O QUE FAZER: Prossiga o excerto da decisão judicial sobre a apelação a partir da sua última frase.

TEXTO FORNECIDO:
::::::
2. A moradia n.º 292 é aquela que AA1 tomou de arrendamento a AM pelo menos desde 1949.
3. Transmitiu-se a titularidade do referido em 2) para AA2.
4. O R. era, à data referida em 15) dos factos provados, o único descendente que residia com AA2.
5. Após o falecimento de AA2, as herdeiras do primitivo senhorio DM e GM passaram a assediar o R., logrando convencê-lo de que teria que assinar um acordo de “arrendamento” para continuar a habitar a moradia referida em 2) dos factos provados.
6. Foi apenas porque DM e GM o convenceram e, com a intenção deliberada de celebrar acordo de “arrendamento” a termo, de que o acordo de “arrendamento” não se lhe transmitira por óbito de sua avó que o R. apôs a sua assinatura no acordo referido em 3) dos factos provados.
7. As partes variáveis do acordo referido em 3) dos factos provados, foram preenchidas pelo primeiro outorgante AG.
8. Parte da moradia referida em 2) dos factos provado é constituída por uma edificação levantada pelos RR. em terreno municipal, com ligação interior à parte que a A. afirma ser dona.
9. Foi construído um quarto em terreno municipal, com ligação interior na moradia referida em 2) dos factos provados.
10. Os R.R. procederam a instalação elétrica, a construção da rede interna de água e esgotos, a construção de uma casa de banho, o reboco de toda a construção que se encontrava em tijolo e a pintura na moradia referida em 2) dos factos provados, por várias vezes, avaliada em cerca de €30.000,00.

Tudo visto, cumpre apreciar.
*
IV- FUNDAMENTAÇÃO DE DIREITO
Estabelecidas as questões suscitadas pelas partes nesta apelação, cuja apreciação importará fazer, cumprirá então que sobre elas nos debrucemos, respeitando no seu conhecimento a sua ordem de precedência lógica.

1. Da impugnação da matéria de facto, sua rejeição e influência na questão da tempestividade do recurso.
Tendo em atenção a reprodução integral que fizemos das conclusões apresentadas pelos R.R., aqui Recorrentes, pode parecer muito estranho que um dos temas da presente apelação seja a impugnação da decisão sobre a matéria de facto da sentença recorrida, pois essas conclusões são completamente omissas relativamente a essa temática.
::::::
DADOS FORNECIDOS:
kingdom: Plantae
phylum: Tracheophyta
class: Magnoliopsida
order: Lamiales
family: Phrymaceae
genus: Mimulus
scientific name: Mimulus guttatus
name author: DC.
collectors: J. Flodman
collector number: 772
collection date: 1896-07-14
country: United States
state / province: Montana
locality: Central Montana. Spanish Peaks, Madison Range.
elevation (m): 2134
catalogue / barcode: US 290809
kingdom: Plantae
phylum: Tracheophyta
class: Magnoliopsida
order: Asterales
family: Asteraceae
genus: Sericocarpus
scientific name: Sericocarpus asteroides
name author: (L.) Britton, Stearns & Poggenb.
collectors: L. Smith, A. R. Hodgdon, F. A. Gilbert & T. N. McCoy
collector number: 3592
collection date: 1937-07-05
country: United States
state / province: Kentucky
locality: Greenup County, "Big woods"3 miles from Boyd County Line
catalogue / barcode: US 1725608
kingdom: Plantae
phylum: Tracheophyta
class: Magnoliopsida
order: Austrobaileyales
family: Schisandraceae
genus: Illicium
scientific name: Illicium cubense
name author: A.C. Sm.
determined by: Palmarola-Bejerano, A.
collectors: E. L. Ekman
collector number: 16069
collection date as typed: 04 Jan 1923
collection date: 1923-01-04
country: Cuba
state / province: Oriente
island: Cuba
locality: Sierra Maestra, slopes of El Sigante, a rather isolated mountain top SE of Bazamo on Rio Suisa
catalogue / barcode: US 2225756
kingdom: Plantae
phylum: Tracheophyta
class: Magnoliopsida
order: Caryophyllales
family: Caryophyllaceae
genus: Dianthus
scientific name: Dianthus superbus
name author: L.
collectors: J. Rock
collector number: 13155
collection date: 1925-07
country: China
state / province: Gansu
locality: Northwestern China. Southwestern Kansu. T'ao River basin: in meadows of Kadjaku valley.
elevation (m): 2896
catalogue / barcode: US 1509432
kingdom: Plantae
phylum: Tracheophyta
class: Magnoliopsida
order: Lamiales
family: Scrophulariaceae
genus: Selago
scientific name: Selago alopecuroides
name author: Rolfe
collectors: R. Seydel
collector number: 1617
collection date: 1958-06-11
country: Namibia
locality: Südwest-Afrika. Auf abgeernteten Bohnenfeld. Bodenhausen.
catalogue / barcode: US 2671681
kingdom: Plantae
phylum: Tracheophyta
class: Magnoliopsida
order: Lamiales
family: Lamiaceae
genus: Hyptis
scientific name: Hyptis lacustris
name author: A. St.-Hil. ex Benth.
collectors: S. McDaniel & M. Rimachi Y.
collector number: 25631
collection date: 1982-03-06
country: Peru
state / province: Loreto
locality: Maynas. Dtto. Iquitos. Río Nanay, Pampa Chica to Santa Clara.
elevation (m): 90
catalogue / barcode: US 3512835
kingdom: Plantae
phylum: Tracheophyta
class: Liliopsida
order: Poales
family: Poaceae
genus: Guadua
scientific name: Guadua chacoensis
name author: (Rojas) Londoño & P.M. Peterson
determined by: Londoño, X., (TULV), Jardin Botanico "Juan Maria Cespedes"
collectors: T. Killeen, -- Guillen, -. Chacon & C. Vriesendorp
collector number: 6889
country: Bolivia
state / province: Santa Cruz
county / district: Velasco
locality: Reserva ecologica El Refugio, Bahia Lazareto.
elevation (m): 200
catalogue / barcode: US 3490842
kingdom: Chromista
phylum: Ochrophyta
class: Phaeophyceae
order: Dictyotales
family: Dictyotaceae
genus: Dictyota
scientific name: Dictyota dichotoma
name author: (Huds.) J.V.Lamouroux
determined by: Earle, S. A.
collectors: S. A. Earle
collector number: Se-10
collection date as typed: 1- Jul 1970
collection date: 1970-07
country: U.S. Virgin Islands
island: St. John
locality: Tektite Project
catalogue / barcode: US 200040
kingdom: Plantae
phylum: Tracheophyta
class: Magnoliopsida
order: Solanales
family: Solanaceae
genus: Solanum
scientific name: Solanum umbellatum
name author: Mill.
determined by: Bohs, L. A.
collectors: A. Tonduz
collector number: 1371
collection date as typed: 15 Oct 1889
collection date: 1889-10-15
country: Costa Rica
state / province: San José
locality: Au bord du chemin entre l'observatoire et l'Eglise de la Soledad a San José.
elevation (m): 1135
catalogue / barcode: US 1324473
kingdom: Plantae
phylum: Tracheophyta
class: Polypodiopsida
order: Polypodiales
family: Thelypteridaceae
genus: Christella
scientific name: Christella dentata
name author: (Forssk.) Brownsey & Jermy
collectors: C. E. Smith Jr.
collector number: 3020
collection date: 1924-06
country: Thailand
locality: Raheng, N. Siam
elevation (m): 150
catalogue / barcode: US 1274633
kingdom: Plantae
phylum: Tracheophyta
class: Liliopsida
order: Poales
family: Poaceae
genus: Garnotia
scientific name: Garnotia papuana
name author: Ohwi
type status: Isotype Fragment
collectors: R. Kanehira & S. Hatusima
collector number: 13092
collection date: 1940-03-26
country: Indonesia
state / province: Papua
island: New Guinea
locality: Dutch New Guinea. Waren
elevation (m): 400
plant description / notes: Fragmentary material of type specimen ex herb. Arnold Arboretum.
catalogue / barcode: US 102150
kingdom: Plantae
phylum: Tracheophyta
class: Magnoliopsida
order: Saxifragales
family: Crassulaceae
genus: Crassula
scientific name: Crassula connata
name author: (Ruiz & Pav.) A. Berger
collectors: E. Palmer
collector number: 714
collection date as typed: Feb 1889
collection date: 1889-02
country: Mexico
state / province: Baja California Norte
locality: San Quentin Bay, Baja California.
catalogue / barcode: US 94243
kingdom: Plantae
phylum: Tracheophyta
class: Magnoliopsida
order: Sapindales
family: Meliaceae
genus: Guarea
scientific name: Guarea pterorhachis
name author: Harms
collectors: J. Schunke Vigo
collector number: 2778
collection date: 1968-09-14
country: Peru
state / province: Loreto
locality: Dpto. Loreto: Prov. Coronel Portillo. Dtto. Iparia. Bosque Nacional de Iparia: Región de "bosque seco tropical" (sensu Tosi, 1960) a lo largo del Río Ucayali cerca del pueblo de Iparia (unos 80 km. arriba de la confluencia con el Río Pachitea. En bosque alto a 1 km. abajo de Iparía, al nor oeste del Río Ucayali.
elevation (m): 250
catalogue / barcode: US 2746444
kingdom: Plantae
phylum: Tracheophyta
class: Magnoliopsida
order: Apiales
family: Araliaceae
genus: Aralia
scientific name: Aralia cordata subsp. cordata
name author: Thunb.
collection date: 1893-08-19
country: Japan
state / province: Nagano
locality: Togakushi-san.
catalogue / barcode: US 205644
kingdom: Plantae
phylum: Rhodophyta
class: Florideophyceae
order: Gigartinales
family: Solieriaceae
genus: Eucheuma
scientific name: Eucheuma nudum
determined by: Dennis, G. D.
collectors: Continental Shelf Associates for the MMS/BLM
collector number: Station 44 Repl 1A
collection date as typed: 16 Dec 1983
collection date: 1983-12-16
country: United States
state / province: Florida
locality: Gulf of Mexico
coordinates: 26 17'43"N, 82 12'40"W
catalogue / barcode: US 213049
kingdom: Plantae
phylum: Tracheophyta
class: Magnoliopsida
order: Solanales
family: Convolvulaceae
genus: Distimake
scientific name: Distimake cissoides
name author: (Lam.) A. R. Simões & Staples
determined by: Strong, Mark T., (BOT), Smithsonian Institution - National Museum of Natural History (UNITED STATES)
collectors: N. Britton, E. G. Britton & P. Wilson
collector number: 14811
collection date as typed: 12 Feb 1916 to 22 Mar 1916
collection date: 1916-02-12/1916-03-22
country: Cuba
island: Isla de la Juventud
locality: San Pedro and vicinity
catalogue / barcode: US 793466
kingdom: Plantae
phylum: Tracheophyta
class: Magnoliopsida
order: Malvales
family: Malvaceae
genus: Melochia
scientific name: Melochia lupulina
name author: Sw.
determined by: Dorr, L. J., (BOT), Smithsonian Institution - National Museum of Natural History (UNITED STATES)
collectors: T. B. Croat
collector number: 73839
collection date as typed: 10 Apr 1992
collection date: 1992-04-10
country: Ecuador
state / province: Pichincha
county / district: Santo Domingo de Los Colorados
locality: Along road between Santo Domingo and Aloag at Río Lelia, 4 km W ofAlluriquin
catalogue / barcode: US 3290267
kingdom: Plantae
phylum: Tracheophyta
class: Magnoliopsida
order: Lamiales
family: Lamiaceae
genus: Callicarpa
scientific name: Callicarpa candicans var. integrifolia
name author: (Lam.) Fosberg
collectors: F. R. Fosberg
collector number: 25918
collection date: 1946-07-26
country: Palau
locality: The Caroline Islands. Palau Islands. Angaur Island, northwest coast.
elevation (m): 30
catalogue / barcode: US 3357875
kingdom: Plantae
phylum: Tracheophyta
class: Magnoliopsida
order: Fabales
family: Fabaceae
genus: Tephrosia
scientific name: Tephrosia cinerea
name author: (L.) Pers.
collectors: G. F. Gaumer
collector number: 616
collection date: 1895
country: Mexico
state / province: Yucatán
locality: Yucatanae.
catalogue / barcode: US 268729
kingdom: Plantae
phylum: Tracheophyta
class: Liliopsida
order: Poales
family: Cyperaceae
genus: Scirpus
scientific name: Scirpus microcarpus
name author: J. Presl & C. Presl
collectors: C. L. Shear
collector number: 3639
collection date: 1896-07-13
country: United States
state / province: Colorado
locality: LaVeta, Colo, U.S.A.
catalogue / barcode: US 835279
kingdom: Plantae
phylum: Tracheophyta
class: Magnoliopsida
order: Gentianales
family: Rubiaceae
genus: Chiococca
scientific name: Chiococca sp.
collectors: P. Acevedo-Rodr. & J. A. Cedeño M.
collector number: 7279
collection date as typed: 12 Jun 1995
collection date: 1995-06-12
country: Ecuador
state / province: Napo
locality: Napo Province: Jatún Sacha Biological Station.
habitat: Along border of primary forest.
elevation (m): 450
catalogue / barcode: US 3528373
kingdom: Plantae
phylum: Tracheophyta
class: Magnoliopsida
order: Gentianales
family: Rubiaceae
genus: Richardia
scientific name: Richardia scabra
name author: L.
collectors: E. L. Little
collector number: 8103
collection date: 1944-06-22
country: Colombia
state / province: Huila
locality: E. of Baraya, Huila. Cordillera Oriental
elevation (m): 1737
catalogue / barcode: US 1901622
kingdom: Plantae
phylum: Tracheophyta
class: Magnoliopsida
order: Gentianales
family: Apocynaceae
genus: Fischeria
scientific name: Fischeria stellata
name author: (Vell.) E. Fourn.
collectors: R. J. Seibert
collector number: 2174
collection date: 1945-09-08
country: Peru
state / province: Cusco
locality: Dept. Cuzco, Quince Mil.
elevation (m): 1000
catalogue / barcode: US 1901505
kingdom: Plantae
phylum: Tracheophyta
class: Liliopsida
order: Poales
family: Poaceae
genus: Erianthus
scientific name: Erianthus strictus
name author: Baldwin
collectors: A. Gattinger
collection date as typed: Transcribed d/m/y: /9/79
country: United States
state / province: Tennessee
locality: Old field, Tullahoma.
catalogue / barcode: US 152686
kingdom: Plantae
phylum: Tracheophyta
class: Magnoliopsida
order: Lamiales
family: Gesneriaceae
::::::
RESULTADO DA TAREFA:
A verdade é que, os R.R., na motivação do recurso que apresentaram, praticamente limitam-se apenas a aí fazer uma espécie de impugnação da matéria de facto, que não tem qualquer respaldo nas conclusões. Sendo certo que, nestas últimas, os Recorrentes debruçam-se depois apenas sobre os aspetos jurídicos da causa, que curiosamente praticamente não são aflorados na motivação do recurso.
Dito por outras palavras, não existe coerência interna entre a motivação e as conclusões do recurso, tendo os Recorrentes optado por uma técnica, a todos os títulos processualmente deficiente, na medida em que restringem a alegação da sua discordância com o julgamento da matéria de facto à parte das alegações de recurso destinadas a expor a motivação da apelação, reservando os argumentos relacionados com o mérito da causa apenas para as conclusões. O que retrata uma clara disfuncionalidade entre a motivação e as conclusões de recurso.
Efetivamente, como se estabelece no Art. 639.º do C.P.C.:
1 - O recorrente deve apresentar a sua alegação, na qual conclui, de forma sintética, pela indicação dos fundamentos por que pede a alteração ou anulação da decisão.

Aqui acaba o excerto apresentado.